:: Document text

Why is Christianity the "Right" Religion to Follow?
- Mel Martinez
- Jun 17
- 5 min read
Question received in email: "So I was raised christian to give you a bit of a background. But as I got older I realized there was more religions in the world besides my own. So to condense my question, with all the major religions in the world why believe in Christianity and believe this is the right religion to follow?"
Pastor Mel's Answer:
Hi friend!
Before I get into my own decision to follow Jesus, I want to address the question of what is the "right" religion to follow. Right and wrong are concepts that each of us has, but that are often defined by the limited perspective of a single person's lived experiences. When we look at the religions around the world, we can get mired by the limitations of our own understanding.
We are also limited by the idea that there is a single "right" and a myriad of "wrong". That leads to religious legalism - the attempt to encapsulate our relationship with the unknowable God/G-d into a set of demands on human behavior in order to manipulate God/G-d's behavior.
"If I do _____, then God promises to do _____. " (Not so much.)
I teach folx to break this down. God/G-d is not a cosmic vending machine. So, the "i paid my $1.50, now give me my ten-times-greater reward" kind of thing doesn't fly with me and I refuse to teach it.
When I think of God in this transactional way and when I consider what may be the "right" religion, I'm left to assess the religious practice by its expectations of me. In transaction, if I can't reject that Jesus is Messiah (a Christian concept) then I cannot be Jewish. I can't stretch to believe that the One God/G-d is many, thus I cannot be Hindu. That kind of thing.
I left the question of "right" vs. "wrong" about the world's billion-humans concepts of God/G-d behind a long time ago. What is true is that God/G-d is present throughout all cultures in the best understanding of those human beings. As a person of GREAT privilege, we - you and I - get to explore those understandings and get to choose how we shall be in that God-relationship.

::::
:: Supplied material

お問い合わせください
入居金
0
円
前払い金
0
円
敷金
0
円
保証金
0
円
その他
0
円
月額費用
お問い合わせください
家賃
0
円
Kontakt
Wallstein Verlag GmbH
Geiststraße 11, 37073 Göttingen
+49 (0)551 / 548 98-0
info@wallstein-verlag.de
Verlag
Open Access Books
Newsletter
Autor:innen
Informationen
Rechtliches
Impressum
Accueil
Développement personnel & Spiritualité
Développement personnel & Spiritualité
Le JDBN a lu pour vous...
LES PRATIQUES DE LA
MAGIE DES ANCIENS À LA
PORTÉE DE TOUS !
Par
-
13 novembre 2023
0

::::
:: Supplied material

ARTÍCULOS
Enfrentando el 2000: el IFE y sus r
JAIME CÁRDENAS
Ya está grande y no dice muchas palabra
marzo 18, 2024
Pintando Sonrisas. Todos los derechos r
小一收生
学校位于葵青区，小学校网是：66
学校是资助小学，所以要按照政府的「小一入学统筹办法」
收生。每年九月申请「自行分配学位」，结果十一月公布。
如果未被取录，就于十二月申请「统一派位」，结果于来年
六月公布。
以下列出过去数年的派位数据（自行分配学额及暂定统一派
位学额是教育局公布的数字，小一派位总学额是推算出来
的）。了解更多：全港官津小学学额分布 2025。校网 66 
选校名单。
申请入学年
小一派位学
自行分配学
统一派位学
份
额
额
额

::::

**What you have to do**:
In the post about why to follow Christianity, why does the pastor see the idea of a single "right" religion and many "wrong" ones as a problem? Answer in one to three sentences.

**Task output**:
The pastor says that idea leads to religious legalism. Legalism tries to fit our relationship with the unknowable God/G-d into a set of demands on human behavior, meant to manipulate how God/G-d behaves.